Gilles Deleuze disait qu’on se rend aux expositions pour faire des rencontres. On n’en fait pas toujours. Au Zentrum Paul Klee de Berne, l’exposition Rose Wylie m’a ainsi laissé de marbre. En revanche, les neuf salles consacrées à Vija Celmins, à la Fondation Beyeler de Bâle, étaient d’un autre niveau.
Je ne connaissais pas cette artiste. Née à Riga (Lettonie) en 1938, émigrée aux États-Unis après guerre, elle commence par s’intéresser aux objets du quotidien moderne : lampes, avions, couvertures de magazines, etc. Ce qui la caractérise, c’est une grande minutie. Là où certains modernes tendent vers la ligne simple, une art dit « naïf », dont Rose Wylie montrait une version peu satisfaisante, Vija Celmins va dans l’accumulation de détails. Ses nuages, ses vagues, ses déserts, ses paysages lunaires, ses tapis de neige, sont millimétrés, parfois proches de la photographie, mais toujours entourés d’étrangeté.

Au travail plus politique des années 60 succède une phase cosmique dans les années 70 : cieux étoiles, constellations. Le travail de l’image se fait plus distancié : Barrière est une toile bien plus onirique. Burning Man (1968) était sa seule toile représentant une figure humaine ; le ciel lui-même tend à disparaitre : dans les années 2000 apparaissent les tableaux noirs. Beaucoup de pierres (fabriquées par l’artiste), aussi, devant lesquelles je me suis rappelé quelques poèmes d’Yves Bonnefoy.
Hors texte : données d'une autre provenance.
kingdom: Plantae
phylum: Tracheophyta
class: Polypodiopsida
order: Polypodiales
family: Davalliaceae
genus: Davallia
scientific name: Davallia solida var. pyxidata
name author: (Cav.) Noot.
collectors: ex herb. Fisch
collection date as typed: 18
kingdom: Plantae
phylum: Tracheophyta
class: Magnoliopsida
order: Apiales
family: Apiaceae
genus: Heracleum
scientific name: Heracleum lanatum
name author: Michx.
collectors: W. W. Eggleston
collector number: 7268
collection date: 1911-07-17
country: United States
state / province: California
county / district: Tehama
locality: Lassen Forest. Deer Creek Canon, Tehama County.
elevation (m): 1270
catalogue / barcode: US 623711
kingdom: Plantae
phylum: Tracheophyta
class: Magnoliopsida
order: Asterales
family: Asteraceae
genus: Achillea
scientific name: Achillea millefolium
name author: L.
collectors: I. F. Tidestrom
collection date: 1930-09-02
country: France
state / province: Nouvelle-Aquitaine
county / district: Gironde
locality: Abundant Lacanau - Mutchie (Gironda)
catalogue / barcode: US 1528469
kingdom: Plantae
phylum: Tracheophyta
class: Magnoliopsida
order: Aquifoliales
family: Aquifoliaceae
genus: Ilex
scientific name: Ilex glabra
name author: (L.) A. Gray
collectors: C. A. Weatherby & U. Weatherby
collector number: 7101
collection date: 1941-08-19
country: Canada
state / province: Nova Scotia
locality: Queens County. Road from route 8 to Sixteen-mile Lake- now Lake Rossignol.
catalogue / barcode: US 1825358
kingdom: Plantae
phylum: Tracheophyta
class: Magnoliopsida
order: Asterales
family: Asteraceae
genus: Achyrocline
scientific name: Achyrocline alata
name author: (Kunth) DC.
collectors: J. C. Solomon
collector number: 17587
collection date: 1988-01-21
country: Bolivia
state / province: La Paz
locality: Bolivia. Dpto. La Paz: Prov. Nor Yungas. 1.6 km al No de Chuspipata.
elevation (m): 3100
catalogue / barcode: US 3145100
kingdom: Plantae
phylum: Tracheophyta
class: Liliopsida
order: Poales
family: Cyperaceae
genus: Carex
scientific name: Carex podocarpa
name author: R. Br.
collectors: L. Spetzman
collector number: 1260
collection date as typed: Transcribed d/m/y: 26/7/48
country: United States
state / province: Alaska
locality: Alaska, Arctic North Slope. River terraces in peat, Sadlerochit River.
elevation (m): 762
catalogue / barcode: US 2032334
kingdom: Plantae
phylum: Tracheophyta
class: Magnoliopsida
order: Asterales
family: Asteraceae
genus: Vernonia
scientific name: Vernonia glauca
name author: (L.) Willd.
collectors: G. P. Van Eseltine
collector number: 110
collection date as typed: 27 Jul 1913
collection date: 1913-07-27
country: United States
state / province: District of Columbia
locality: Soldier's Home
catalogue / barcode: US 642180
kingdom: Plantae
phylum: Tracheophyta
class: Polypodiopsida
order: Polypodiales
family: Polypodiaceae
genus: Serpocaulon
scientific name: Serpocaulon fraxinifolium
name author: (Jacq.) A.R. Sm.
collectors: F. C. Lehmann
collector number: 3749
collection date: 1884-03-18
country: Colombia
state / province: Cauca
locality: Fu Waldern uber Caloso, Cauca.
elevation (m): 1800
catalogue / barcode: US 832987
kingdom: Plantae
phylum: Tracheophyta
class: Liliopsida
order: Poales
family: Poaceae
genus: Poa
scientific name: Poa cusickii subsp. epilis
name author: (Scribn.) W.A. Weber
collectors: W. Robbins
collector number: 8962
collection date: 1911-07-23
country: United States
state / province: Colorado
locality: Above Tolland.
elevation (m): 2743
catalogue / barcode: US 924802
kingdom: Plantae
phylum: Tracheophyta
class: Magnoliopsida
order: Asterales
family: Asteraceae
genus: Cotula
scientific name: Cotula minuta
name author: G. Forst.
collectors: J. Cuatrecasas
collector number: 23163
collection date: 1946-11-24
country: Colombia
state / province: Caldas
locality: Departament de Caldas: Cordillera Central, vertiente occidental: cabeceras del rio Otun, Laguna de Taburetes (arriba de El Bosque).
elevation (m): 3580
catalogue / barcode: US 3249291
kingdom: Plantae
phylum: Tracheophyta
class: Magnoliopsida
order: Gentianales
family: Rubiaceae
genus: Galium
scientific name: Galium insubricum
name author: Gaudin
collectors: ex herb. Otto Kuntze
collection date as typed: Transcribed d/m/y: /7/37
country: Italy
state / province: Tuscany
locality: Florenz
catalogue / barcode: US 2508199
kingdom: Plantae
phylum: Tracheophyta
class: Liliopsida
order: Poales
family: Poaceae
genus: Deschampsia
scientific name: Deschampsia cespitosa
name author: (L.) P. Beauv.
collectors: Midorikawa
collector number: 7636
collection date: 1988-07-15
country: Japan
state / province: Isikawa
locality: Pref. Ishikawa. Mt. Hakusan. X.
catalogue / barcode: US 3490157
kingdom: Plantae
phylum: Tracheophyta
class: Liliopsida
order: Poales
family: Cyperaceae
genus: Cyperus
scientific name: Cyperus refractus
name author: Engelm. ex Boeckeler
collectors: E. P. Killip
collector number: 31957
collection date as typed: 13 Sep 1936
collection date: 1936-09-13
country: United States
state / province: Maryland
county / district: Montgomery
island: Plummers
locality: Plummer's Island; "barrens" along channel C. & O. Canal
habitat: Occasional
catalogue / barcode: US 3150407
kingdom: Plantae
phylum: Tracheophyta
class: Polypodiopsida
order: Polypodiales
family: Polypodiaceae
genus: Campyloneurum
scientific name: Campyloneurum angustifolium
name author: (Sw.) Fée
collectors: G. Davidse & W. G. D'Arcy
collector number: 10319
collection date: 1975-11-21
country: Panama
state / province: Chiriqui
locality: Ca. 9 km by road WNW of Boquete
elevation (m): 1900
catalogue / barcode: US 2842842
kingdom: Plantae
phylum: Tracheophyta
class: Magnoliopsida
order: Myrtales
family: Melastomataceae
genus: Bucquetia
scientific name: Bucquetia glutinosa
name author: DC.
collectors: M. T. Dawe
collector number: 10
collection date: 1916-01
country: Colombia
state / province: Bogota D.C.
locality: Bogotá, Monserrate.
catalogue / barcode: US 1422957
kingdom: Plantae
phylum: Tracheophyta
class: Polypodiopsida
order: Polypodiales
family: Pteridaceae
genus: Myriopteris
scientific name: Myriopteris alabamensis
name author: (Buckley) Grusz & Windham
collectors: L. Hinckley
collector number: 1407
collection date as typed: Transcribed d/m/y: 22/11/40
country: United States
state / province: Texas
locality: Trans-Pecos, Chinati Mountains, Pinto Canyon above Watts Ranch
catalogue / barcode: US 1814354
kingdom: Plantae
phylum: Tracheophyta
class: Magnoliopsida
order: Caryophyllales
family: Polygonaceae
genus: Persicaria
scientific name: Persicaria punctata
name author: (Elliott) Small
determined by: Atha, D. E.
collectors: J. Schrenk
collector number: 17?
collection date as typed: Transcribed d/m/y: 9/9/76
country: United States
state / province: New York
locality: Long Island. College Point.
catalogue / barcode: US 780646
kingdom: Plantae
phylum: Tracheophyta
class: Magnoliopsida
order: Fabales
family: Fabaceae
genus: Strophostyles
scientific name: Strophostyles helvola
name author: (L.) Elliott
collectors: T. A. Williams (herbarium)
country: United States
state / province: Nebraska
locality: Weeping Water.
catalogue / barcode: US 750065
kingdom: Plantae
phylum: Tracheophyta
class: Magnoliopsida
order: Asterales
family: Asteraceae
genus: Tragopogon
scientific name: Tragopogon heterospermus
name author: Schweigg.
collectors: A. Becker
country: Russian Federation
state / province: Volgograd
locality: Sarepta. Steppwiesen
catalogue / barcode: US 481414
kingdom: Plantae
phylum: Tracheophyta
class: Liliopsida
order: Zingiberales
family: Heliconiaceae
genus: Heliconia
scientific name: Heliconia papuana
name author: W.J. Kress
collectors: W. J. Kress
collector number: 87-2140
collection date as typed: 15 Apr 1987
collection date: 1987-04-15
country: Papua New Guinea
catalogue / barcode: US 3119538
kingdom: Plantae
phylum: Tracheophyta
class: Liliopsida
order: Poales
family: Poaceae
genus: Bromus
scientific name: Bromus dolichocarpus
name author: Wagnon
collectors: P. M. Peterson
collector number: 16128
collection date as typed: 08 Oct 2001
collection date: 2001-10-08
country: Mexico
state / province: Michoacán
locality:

Les toiles oscillent entre deux espaces : l’infiniment grand du cosmos, avec ses étoiles minuscules dans le lointain (le fait de savoir qu’elle sont immenses en vérité est ce qui crée le dépaysement du regard), et l’infiniment petit du fragment de matière : toile d’araignée, morceau d’assiette, de vase ou de coquille, viennent prendre l’ensemble du regard. Le changement d’échelle, alors que les toiles ont des tailles semblables, oblige le spectateur à une gymnastique dans son rapport à l’image.
Les dernières toiles représentent des chutes de neige dans la nuit. De plus grand format, ce sont à mon avis ses meilleures, avec ses premiers travaux ; son obsession pour les cieux étoilés est certes intéressante, mais répétitive et moins surprenante. Les neiges qui tombent attirent l’oeil vers le bas, on se reprend à venir en haut et au centre, puis retomber naturellement. Il y a bien sûr un fond zen ou tao, seulement effleuré car ce n’est pas son rôle d’établir un discours ; un regard porté sur l’impermanent, le mouvement fugace, entouré de nuit.

La dernière salle projette un documentaire dont je n’ai pas noté les références, elles-mêmes introuvables sur le net. Il montre Vija Celmins au travail, dans son atelier, au moment de la préparation de l’exposition. Elle y parle par éléments fragmentés, mélangés l’humour et le tragique, comme tout bon moderniste. Chaque scène où elle est présente (il y a aussi beaucoup de plan très rapprochés sur ses outils et son environnement de travail) ressemble aux vidéos courtes de David Lynch : en ligne : phrasé lent et amusé, collocation étrange d’éléments amusants et d’éléments d’une vaste profondeur.
Il est bon de voir des artistes se chercher, affiner leur travail et leur pensée. Il est bon de voir quelqu’un prendre le temps de maîtriser son outil, d’user une technique puis de passer à une autre. Il est bon de réfléchir au rapport à la matière et aux images, de ralentir, vraiment ralentir. Toute cette exposition nous renvoyait dans le monde réel avec plus de concentration et d’intensité.
Merci pour la découverte… Une belle rencontre.